#### [RECORDS TO PROCESS]
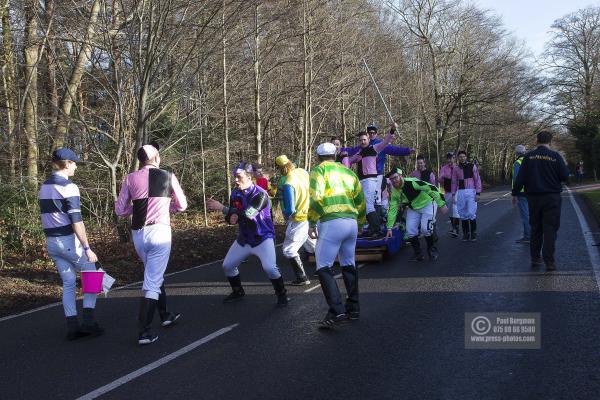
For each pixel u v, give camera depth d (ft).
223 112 62.03
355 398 13.20
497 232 42.50
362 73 72.49
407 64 109.81
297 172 26.17
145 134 39.88
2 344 19.34
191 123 54.44
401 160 115.65
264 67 64.28
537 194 26.37
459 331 17.75
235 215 22.39
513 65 111.14
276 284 22.77
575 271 25.53
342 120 77.10
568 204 66.74
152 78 38.60
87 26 38.63
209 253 39.83
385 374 14.57
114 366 16.42
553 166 26.08
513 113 119.96
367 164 33.45
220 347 17.63
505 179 209.36
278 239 45.06
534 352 15.55
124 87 41.98
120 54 40.42
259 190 22.79
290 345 17.44
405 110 106.01
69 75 44.83
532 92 134.21
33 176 40.14
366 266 30.78
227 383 14.57
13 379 15.74
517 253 31.65
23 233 38.32
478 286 23.77
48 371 16.29
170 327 20.34
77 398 14.15
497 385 13.50
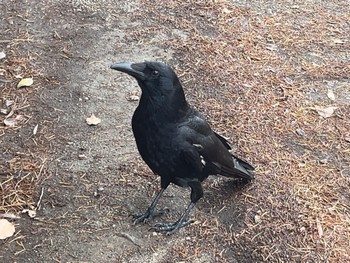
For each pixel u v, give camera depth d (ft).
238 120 4.58
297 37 5.74
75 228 3.61
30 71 5.00
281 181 4.00
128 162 4.12
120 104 4.73
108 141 4.32
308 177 4.05
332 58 5.49
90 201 3.80
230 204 3.82
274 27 5.88
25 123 4.43
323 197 3.90
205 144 3.44
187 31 5.71
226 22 5.89
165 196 3.88
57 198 3.80
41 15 5.75
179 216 3.75
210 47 5.49
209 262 3.46
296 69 5.28
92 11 5.89
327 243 3.56
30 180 3.92
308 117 4.67
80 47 5.37
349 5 6.37
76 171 4.02
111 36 5.56
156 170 3.49
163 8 6.03
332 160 4.25
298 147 4.35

#### [GOAL OF THE EXERCISE]
Using the data above, reproduce exactly the lines between those holding "128 162 4.12" and "111 36 5.56", inclusive, and no others.

#### [ANSWER BOX]
128 162 4.12
120 104 4.73
108 141 4.32
308 177 4.05
332 58 5.49
90 201 3.80
230 204 3.82
274 27 5.88
25 123 4.43
323 197 3.90
205 144 3.44
187 31 5.71
226 22 5.89
165 196 3.88
57 198 3.80
41 15 5.75
179 216 3.75
210 47 5.49
209 262 3.46
296 69 5.28
92 11 5.89
327 243 3.56
30 180 3.92
308 117 4.67
80 47 5.37
349 5 6.37
76 171 4.02
111 36 5.56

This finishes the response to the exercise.